How is the current state of cellular connectivity impacting the ability of logistics firms to scale their operations globally?
In our industry, the heartbeat of the operation is data, and right now, that heartbeat is often irregular or faint. When 68 percent of logistics and transport professionals identify unstable cellular connectivity or network capacity as their primary hurdle, it tells us that the foundation of our digital transition is still remarkably shaky. For a company managing cold-chain monitoring or high-value parcel visibility, a brief loss of signal isn’t just a minor technical glitch; it is a direct threat to service-level agreements and customer trust. We are operating in an increasingly complex global marketplace where consistent connectivity is no longer a luxury but essential infrastructure required to respond to operational issues the moment they occur.
With the logistics sector reporting the highest rate of security incidents, what are the primary vulnerabilities emerging as fleets become more connected?
The expanding attack surface in our sector is becoming a massive liability that we can no longer afford to ignore. Last year alone, 27 percent of logistics respondents reported a cellular IoT security incident, which is the highest rate among all industries surveyed, even surpassing manufacturing and healthcare. As we move toward a world with over 40 billion connected devices by the end of this decade, the sheer number of vehicles, trailers, and warehouse sensors creates countless entry points for bad actors. It is a sobering reality that our industry is currently more targeted than energy or smart buildings, necessitating a shift toward much more robust device management and proactive network security to maintain supply chain resilience.
Why do you believe logistics leaders are more concerned about threat detection than privacy compliance, and what does this reveal about the industry’s priorities?
The focus for logistics leaders is fundamentally different because our risks are tied directly to physical movement and operational flow rather than just digital files. While other sectors might prioritize data privacy or regulatory compliance, 62 percent of our peers are losing sleep over insufficient threat detection because a cyber incident in our world translates immediately into lost shipments and financial drain. If a warehouse environment or a fleet of trucks is compromised, the disruption ripples through the entire supply chain, causing delays that are incredibly difficult to recover from. We need real-time monitoring and automated systems that can catch a threat before it halts a single truck, making security a strategic operational priority rather than just a checkbox for the IT department.

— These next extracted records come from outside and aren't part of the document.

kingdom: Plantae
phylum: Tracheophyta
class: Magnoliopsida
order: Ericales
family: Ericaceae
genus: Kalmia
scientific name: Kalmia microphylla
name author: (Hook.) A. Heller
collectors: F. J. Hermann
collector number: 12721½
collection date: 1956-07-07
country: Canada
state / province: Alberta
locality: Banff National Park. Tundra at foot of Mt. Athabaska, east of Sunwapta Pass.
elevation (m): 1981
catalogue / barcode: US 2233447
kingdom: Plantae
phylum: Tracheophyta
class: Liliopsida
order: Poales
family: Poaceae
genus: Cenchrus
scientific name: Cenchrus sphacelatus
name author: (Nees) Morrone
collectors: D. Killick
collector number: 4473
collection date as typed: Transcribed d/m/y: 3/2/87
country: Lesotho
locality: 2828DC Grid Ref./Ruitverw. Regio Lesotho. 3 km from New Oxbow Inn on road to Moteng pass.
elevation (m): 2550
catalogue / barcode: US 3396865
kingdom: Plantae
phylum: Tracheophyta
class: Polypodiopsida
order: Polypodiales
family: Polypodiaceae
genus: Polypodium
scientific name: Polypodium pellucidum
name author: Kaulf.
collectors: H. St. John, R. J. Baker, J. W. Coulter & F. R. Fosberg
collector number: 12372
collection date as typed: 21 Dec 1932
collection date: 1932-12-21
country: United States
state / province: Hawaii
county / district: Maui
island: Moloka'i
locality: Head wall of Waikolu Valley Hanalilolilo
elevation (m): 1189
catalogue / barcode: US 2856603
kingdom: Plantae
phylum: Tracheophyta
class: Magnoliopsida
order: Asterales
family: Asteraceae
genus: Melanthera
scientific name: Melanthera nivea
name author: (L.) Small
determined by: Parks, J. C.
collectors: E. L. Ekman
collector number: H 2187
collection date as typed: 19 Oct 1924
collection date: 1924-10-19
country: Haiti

As we look toward 2030, how will the shift to nearly half of all deployments being international change the way companies manage their IoT infrastructure?
We are standing on the edge of a massive international expansion that will redefine how we think about borders and technology management. Currently, about 29 percent of our IoT deployments are international, but we expect that number to jump significantly to 49 percent by the year 2030. This shift means managing a fleet across multiple networks, jurisdictions, and regulatory environments is going to become much more complex than it is today. To survive this transition, companies will have to move away from fragmented systems and embrace eSIM technology and unified management platforms that allow for seamless operation regardless of where the asset is located.
What is your forecast for the evolution of IoT in the logistics sector over the next decade?
My forecast is that we will see a move toward “invisible” connectivity where the focus shifts from the technology itself to the advisory and management layers that make it work. By 2030, I expect the industry to have moved past the current infrastructure barriers, with eSIMs and unified management platforms becoming the standard for the nearly half of deployments operating across international borders. We will see a much tighter integration between security architecture and operational resilience, where threat detection is automated and integrated into the very fabric of every device. Ultimately, the winners in this space will be the ones who partner with providers capable of simplifying international complexity, allowing them to focus on the logistics of delivery rather than the headaches of network protocols.